> [対象の文章]:
==============================

泣ける本の話


わたしは、本や映画や音楽や写真といったもので感情を揺さぶられて「泣く」という経験が、あまり無い。周りに合わせて涙を流して「この話、ちょー感動したね」なんて頷いてみせることは付き合い上、多々あるけれど、実際に自分のオリジナルの感情で感動して泣いたことは本当に少なくて片手も持て余すくらいの回数ほどしかない。
その片手の人さし指くらいに入る「自分の感情で泣く」ものに、重松清さんの「まゆみのマーチ」という小説がある。現在社会人である主人公の、同じく現在は社会人である妹「まゆみ」が、小学生の頃にとある原因がきっかけでしばらく学校に行けなくなってしまっていた頃の話を2人で回想するーーーという、かなり端折って簡単に言うとこんな感じの話である。かなり端折って簡単に言いすぎたのか、こうしてみると全然こんな話じゃない気がする。ごめんなさいわたしあらすじとかそういうの下手くそなの。とてもいい話なの。ぜひ読んでね。 重松清さんの作品はどれもこれも好きなのだが、なぜかこの「まゆみのマーチ」だけ、わたしは涙を流さずには読むことができない。
わたし自身が小学2年生の頃、ちょっとした事件があってから不登校だったからその頃の自分に重ね合わせて、とかそんな恥ずかしいセンチメンタルからくる涙ではない。理由は分からないけれど、なぜか気がついたら顔面が塩水まみれで、途中から嗚咽なしではページをめくれなくなっちゃうのだ。
不思議だなあ。
……オチも何もへったくれもない話でした。
なんか、わたしってエッセイ向いてない。と途中で気がついて本当はここで終わらせようと思ったのだけど、ひとつわたしが普段からかねがね思ってることを書いてみる。
「泣く」ということは「ただ涙を流す」ということとは違うと思うのだ。
「泣く」というのは、心の底から湧き上がった感情が、綺麗な結晶として涙に混ざり、それが目尻から溢れ出した、というこの行為のことだと思う。ただ汚い塩水を目尻から垂れ流すのとは色々違うと思う。

==============================

> [作業課題 1]:
次の(a)〜(c)は泣ける本についての文章の内容と合っていますか？それぞれ「はい」か「いいえ」で答え、判断の決め手となる文章中の語句をそのまま引用してください。
(a) 筆者は重松清さんの作品のうち「まゆみのマーチ」だけが好きだ。
(b) 筆者は小学2年生の頃に不登校だった。
(c) 筆者は「泣く」ことと「ただ涙を流す」ことは同じだと考えている。
> [作業課題 2]:
泣ける本についての文章をもとに、次の問いに答えてください。
(a) 「まゆみのマーチ」のまゆみは、主人公から見て誰ですか？
(b) 筆者が途中で自分には向いていないと気づいたものは何ですか？
(c) 筆者によれば、「泣く」とき、心の底から湧き上がった感情は何として涙に混ざりますか？
泣ける本についての文章だけを根拠にしてください。

> [以下のデータ]:
==============================

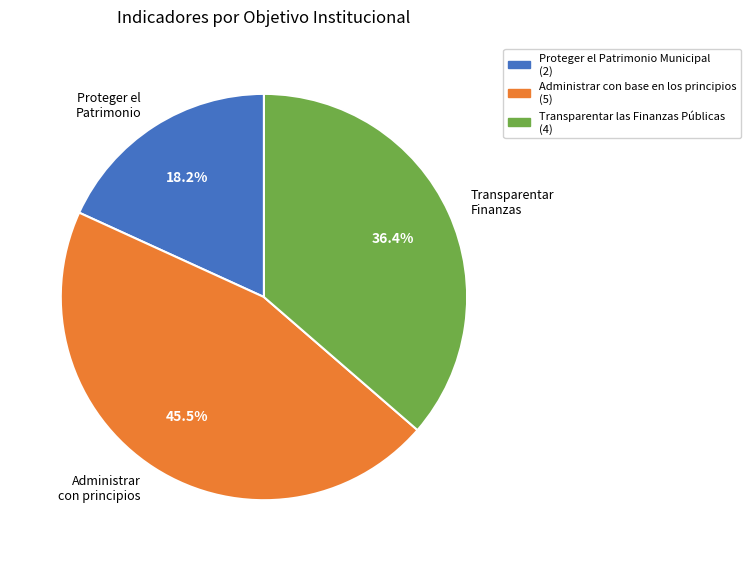

Rank the categories by value from lowest to highest.

Proteger el Patrimonio Municipal, Transparentar las Finanzas Públicas, Administrar con base en los principios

==============================

> [回答 1]:
(a) いいえ。「重松清さんの作品はどれもこれも好きなのだが」
(b) はい。「わたし自身が小学2年生の頃、ちょっとした事件があってから不登校だった」
(c) いいえ。「「泣く」ということは「ただ涙を流す」ということとは違うと思うのだ。」

> [回答 2]:
(a) 妹
(b) エッセイ
(c) 綺麗な結晶